Last week, The Mail on Sunday revealed how Guardsman Bhullar had suffered abuse over his Sikh religion and turban from comrades, and now a Facebook tribute page has been set up in his honour. Titled ‘Guardsman Jatinderpal Singh Bhullar: A credit to the nation’, it features pictures of Jatinderpal, along with tributes from friends, relatives and members of the public who support him.
An entry from Guardsman Bhullar himself reads: ‘I am very grateful for whoever set up this page, and may God be with u and every1 else who is liking this page and supporting me.’

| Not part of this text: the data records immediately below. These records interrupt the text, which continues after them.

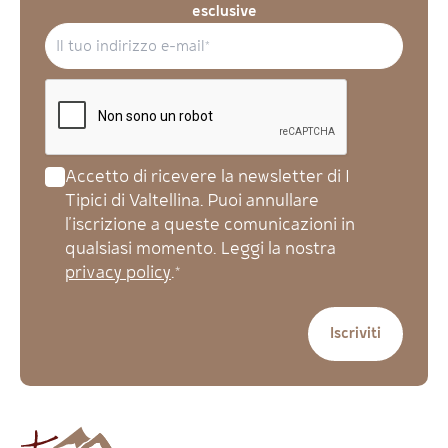
esclusive
Accetto di ricevere la newsletter di I
Tipici di Valtellina. Puoi annullare
l'iscrizione a queste comunicazioni in
qualsiasi momento. Leggi la nostra
privacy policy
.*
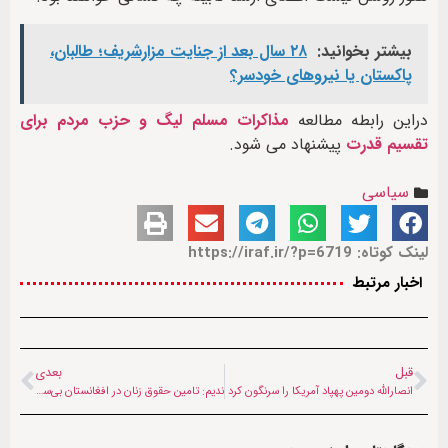
بیشتر بخوانید:
۲۸ سال بعد از جنایت مزارشریف؛ طالبان،
پاکستان یا نیروهای خودسر؟
دراین رابطه مطالعه
مذاکرات مسلم لیگ و حزب مردم برای
تقسیم قدرت
پیشنهاد می شود.
سیاسی
لینک کوتاه: https://iraf.ir/?p=6719
اخبار مرتبط
قبل
بعدی
انصارالله دومین پهپاد آمریکا را سرنگون کرد
ندیم: تامین حقوق زنان در افغانستان بی‌سابقه است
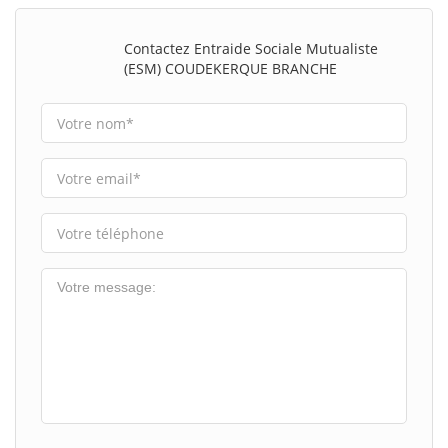
Contactez Entraide Sociale Mutualiste
(ESM) COUDEKERQUE BRANCHE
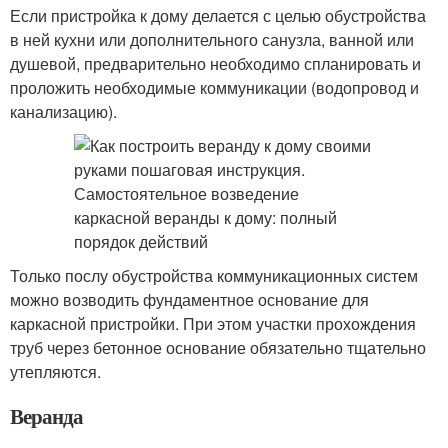
Если пристройка к дому делается с целью обустройства
в ней кухни или дополнительного санузла, ванной или
душевой, предварительно необходимо спланировать и
проложить необходимые коммуникации (водопровод и
канализацию).
Только послу обустройства коммуникационных систем
можно возводить фундаментное основание для
каркасной пристройки. При этом участки прохождения
труб через бетонное основание обязательно тщательно
утепляются.
Веранда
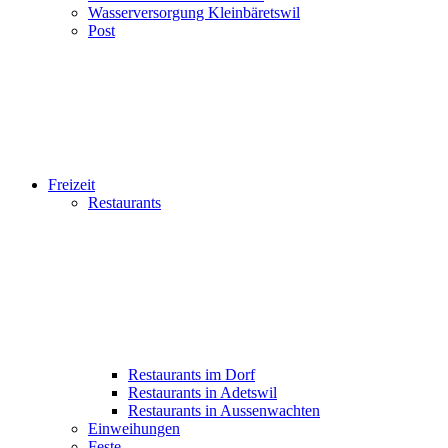
Wasserversorgung Kleinbäretswil
Post
Freizeit
Restaurants
Restaurants im Dorf
Restaurants in Adetswil
Restaurants in Aussenwachten
Einweihungen
Feste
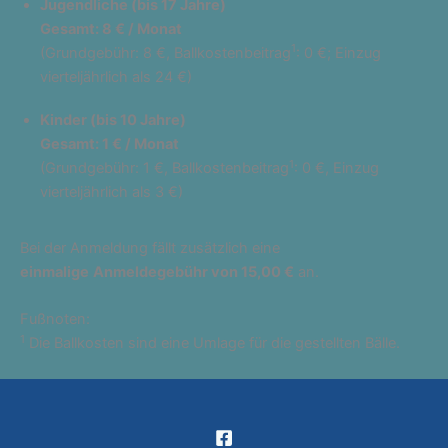
Jugendliche (bis 17 Jahre)
Gesamt: 8 € / Monat
1
(Grundgebühr: 8 €, Ballkostenbeitrag
: 0 €; Einzug
vierteljährlich als 24 €)
Kinder (bis 10 Jahre)
Gesamt: 1 € / Monat
1
(Grundgebühr: 1 €, Ballkostenbeitrag
: 0 €, Einzug
vierteljährlich als 3 €)
Bei der Anmeldung fällt zusätzlich eine
einmalige
Anmeldegebühr von 15,00 €
an.
Fußnoten:
1
Die Ballkosten sind eine Umlage für die gestellten Bälle.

Our picture of Bhullar in his turban, red tunic and white buff belt was taken at Wellington Barracks in London’s Birdcage Walk, where he is based with colleagues from his regiment’s ceremonial company, known as F Company.
The buttons on Bhullar’s tunic are positioned in threes to represent the Scots Guards’ status as the third regiment in the Guards Division’s order of seniority.
Bhullar’s success in breaking with tradition is considered essential to the regiment’s future, given the changing demographical picture of its recruiting heartlands. By 2018, it is expected that 25 per cent of the population in these areas will belong to ethnic minorities.
‘The regiment will cease to exist unless it can tap into this resource of potential soldiers in western Scotland and northern England,’ said a source.
‘The Scots Guards must welcome Bhullar and hope his success will encourage other Sikhs and more Muslims to enlist.
‘Bhullar is a hard-working soldier and has won a lot of respect. Nobody pretends this is an easy process for him and there are those who object on traditional grounds to him wearing a turban rather than a bearskin.
‘For them, it is regiment first and religion second and they cannot see beyond that.
‘Bhullar is expected on parade in a black turban adorned with a Scots Guards regimental cap badge early this week. Everyone at Wellington Barracks wishes him all the best.’
Bhullar’s family is delighted. His mother Gurbax kaur Bhullar, 48, from Slough, Berkshire, said: ‘Jatinderpal called round last Monday to show us some Army photos. My husband Surinderpal was thrilled and said he thought his son looked very striking in his uniform, holding a gun and wearing white gloves.
‘Jatinderpal wanted to join the Army because his grandfather had served in the First World War. We had family pictures of him in his uniform and Jatinderpal would love looking at them.
‘It was a great passion of Jatinderpal’s from a very young age, and he would say when he grew up he wanted to be in the Army and make his country proud of him.
‘We are very proud of him. He kept himself fit with boxing, weightlifting and going to the gym and was always on a strict diet. He is very strong.’
A Ministry of Defence spokeswoman said: ‘The Army takes great pride in its diversity and it is its long-term aim to be manned by personnel from all of the UK’s diverse communities. There are a number of Sikhs already in the Army who wear turbans when in uniform.’